DECEMBER — For me, that was pretty much the end of the butterflying season, although locally field observers reported Cabbage White, Common Checkered-skipper, Orange Sulphur, Clouded Sulphur, anglewings and a few others well into December in record-breaking warmth. I even had a rather fresh Sachem at Thanksgiving nectaring on early-blooming snowdrops. Hats off to Matt Orsie for the first butterfly of 2016, a Mourning Cloak on January 3!
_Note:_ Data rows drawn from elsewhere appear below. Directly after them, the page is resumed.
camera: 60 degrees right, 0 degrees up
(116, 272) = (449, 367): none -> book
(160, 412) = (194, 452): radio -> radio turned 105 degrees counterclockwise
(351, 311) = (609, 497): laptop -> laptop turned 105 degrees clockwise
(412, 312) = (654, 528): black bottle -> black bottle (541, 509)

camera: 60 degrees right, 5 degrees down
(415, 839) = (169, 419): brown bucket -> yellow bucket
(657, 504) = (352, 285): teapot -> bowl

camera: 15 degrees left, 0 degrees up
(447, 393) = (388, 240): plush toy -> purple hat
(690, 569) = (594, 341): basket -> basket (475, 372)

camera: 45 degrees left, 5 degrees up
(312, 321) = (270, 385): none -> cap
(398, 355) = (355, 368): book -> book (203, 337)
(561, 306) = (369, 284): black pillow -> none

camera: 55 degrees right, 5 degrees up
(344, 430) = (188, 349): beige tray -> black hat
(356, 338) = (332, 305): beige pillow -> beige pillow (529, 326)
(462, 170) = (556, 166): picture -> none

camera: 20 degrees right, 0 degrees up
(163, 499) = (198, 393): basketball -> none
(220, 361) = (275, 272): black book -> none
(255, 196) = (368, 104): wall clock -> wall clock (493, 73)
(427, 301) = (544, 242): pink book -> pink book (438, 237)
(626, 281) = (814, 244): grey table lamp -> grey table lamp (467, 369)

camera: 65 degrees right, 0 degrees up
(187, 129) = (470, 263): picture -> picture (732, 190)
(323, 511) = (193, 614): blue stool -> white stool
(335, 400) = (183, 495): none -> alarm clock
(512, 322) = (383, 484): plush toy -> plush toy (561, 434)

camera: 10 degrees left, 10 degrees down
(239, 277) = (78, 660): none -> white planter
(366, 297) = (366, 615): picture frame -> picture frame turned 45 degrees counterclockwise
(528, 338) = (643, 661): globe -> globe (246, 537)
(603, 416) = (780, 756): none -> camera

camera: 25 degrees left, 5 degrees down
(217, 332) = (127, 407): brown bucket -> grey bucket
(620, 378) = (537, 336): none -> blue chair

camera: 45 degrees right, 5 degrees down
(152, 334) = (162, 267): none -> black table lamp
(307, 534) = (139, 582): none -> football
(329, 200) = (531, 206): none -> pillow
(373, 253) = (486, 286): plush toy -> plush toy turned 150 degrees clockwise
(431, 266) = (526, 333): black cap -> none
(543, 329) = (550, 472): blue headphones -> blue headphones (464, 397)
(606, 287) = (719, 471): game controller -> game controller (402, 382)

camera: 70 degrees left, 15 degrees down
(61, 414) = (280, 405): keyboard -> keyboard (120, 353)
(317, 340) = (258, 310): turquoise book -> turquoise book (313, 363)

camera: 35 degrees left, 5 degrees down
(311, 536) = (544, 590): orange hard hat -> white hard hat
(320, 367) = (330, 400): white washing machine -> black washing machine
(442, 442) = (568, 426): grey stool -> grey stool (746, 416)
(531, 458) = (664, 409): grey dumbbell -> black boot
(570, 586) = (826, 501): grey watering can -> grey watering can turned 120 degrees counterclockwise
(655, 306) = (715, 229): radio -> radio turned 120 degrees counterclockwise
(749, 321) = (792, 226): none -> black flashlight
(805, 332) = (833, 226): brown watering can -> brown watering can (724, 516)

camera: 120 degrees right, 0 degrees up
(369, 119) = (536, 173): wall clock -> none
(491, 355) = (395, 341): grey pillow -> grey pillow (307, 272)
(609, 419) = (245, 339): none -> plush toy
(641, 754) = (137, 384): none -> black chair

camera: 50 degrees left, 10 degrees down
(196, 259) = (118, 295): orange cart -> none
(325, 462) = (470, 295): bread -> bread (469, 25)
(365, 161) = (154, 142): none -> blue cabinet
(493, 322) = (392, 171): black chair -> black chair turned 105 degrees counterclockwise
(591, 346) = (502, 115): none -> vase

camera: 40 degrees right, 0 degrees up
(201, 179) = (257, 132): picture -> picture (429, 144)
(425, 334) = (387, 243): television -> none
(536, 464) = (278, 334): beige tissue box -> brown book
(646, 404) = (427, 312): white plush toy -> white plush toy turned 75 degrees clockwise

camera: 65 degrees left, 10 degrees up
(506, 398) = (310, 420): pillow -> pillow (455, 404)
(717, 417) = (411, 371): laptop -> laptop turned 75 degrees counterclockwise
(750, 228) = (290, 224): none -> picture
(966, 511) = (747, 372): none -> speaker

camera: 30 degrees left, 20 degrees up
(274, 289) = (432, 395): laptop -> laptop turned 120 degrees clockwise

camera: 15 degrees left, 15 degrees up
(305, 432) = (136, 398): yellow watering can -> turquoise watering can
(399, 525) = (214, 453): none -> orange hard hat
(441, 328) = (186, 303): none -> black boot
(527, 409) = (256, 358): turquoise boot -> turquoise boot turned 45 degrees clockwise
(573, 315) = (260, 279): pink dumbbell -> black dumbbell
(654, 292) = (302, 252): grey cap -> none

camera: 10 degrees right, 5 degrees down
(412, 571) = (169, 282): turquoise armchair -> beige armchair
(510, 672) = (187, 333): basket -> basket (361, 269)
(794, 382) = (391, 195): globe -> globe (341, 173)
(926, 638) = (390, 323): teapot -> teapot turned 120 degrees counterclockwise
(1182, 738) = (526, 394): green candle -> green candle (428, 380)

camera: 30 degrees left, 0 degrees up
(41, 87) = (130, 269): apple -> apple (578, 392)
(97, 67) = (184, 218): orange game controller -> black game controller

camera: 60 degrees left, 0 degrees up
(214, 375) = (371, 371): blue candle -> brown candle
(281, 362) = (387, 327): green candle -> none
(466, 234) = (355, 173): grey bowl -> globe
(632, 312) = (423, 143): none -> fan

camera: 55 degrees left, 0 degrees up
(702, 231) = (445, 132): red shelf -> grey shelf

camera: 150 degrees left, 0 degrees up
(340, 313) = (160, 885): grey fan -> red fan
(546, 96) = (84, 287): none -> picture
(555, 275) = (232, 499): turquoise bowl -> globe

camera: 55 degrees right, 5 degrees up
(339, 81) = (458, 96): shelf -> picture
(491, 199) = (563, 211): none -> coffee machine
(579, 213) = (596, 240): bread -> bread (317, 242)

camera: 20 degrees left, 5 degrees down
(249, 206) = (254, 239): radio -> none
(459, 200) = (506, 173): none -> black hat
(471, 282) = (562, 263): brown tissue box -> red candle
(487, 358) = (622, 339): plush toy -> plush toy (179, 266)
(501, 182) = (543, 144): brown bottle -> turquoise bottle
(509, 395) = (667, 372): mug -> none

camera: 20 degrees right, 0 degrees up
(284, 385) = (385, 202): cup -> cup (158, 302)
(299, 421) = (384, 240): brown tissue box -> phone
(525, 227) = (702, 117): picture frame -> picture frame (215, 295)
In all, while 2015 was not one of the super lepping years in the mid-Atlantic that will go down in memory, still it was filled with great butterflies, good friends, and wonderful trips to some of America’s most spectacular natural areas. I hope 2016 follows suit; among my tentative plans are a New England circuit in late May/early June to try to replicate Matt’s success last year with Early Hairstreak, and a possible trip to the southwest and southern California in the spring to see what the rains from El Nino have brought us. I’ll be teaching again this summer for NHFS, mid-June to mid-July for “Butterflies of Early Summer” and look forward to sharing my passion for these critters with a new group of naturalists. Fall will see me back in Texas near the Lower Rio Grande Valley, so I’m sure to head back down to Mission and perhaps farther west this time for more tropical and subtropical specialties. And if I can work it out, some jaunts up and down the Virginia and Carolina coasts for their host of interesting skippers in late summer, including the newly described Crystal Skipper.
Have a super year yourselves in 2016, and check back on LepLog later in the year for the 2016 calendar of field trips and annual counts, as well as the weekly Lep Field Forecast beginning in April.